An MIT Alumni Association Publication

In the early 2000s, Inez Fung '71, ScD '77 had reached an impasse. She had just been named to her current professorship in atmospheric science at the University of California, Berkeley, and was working with colleagues to formulate a mathematical model of how warming feeds warming in Earth’s climate system—that is, how the decreasing capacity of land and ocean to take up carbon dioxide accelerates overall temperature increases.

A major uncertainty involved the resilience of vegetation in the face of climate change.

The uncertainty, recalls Fung, arose from a lack of cross-disciplinary knowledge about the fate of rainwater, which made it difficult to assess how well trees could sustain droughts. “All we had were assumptions about water underfoot,” she explains. “Atmospheric people were done when rain hit the ground.
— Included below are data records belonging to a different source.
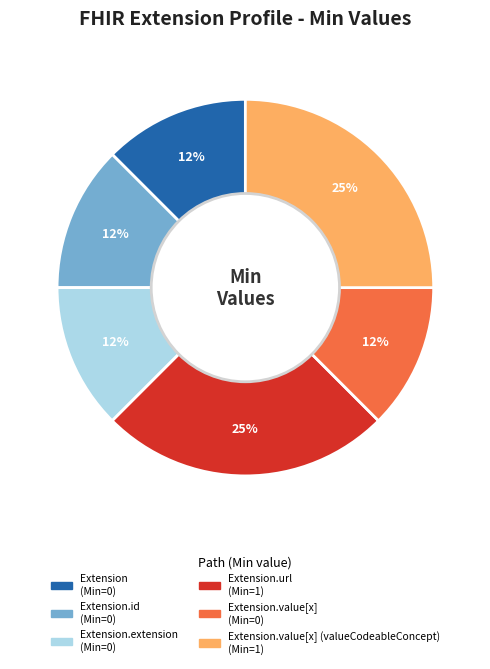

To the nearest percent, what is the average slice percentage?

17%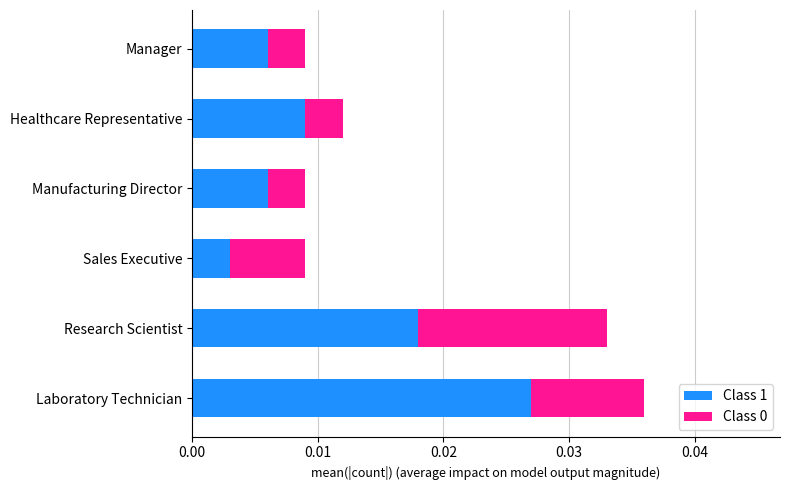

At which category is the sum across all series the highest?

Laboratory Technician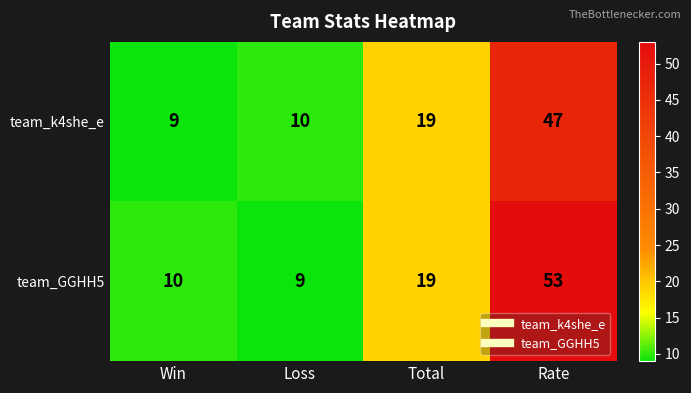

What is the difference between the maximum and second lowest values in the team_k4she_e series?

37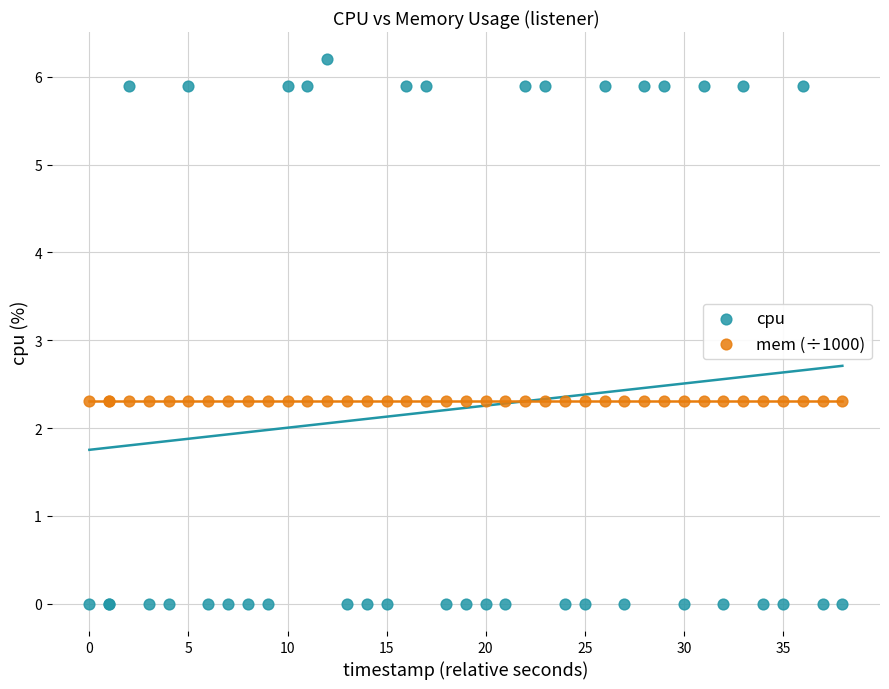

Which series contains the highest Y value?

cpu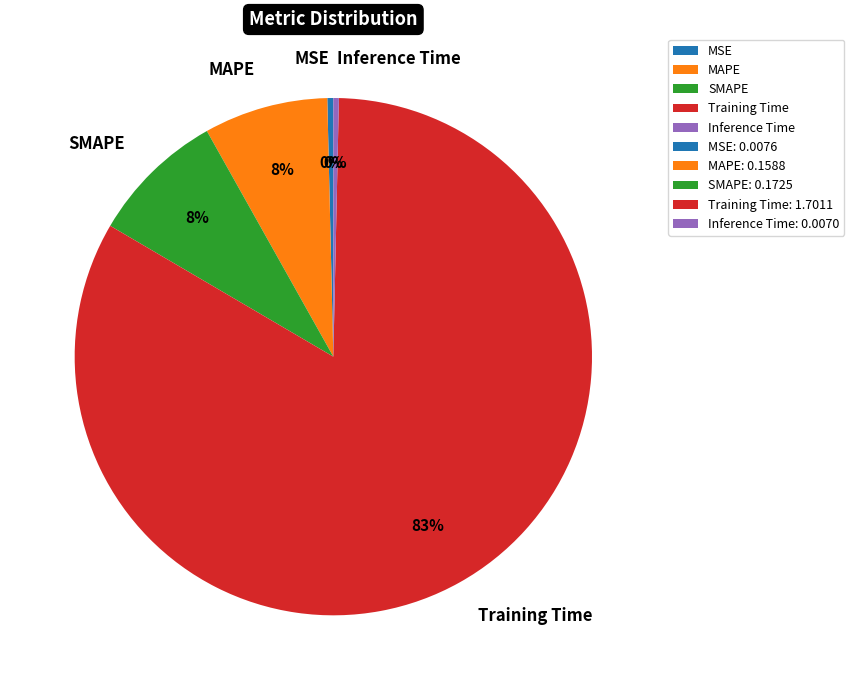

To the nearest percent, what is the combined percentage of MSE and MAPE?

8%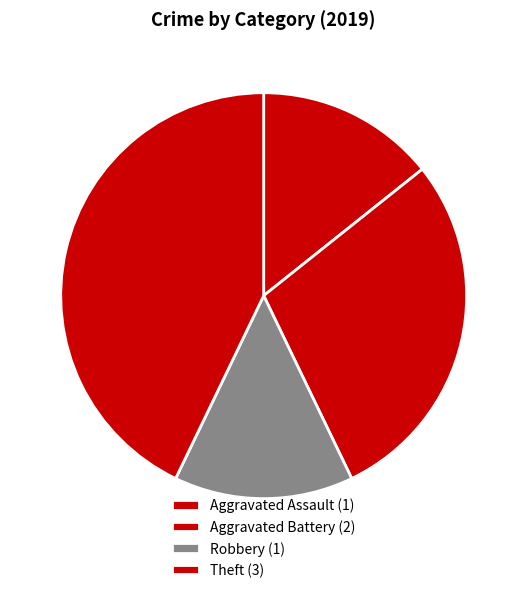

Count the number of slices in the pie.

4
Tree people perked up only after the rain fell, and the stream and geology people didn’t start thinking about it until the tree people were done.”

Fung proposed a digital sensor network to track rainwater as it moved through soil, rock, tree roots, and sap, until it departed via creek or transpiration. She got private foundation funding to install it on a Northern California hillside, where it has generated the insights that 30 percent of the rainfall gets trapped in weathered bedrock some 20 to 50 feet below the surface, and that trees with deep roots can tap this “rock moisture” through the summer. Thus, the resilience of trees may be linked to local geology. The project still operates with National Science Foundation support.

“That was very much MIT,” says Fung. “Something needed doing, no one was doing it—so go do it.”

That attitude typifies Fung’s professional life. Her undergraduate work in applied mathematics led to a doctorate in meteorology and investigations of fluid dynamics and the physics of radiative transfer. Her subsequent independent studies in chemistry and biology laid the foundation for her award-winning investigations of the carbon cycle and climate change. “One thing led to another,” she says. “Ultimately, it’s biology that determines the composition of the atmosphere, and that determines climate. So I’ve kept moving. It’s like chasing a puzzle, and it’s tremendous fun, learning new things.”

Fung has served as a scientist at NASA’s Goddard Institute for Space Studies and a professor at the University of Victoria, and she’s been elected to the National Academy of Sciences, the American Philosophical Society, and the American Academy of Arts and Sciences. The National Academy of Sciences included a biography of her, Forecast Earth, in its Women’s Adventures in Science book series for middle schoolers.

Fung and her husband, oceanographer Jim Bishop ScD ’77, live in the Bay Area; in recent years she has taken up playing the fiddle.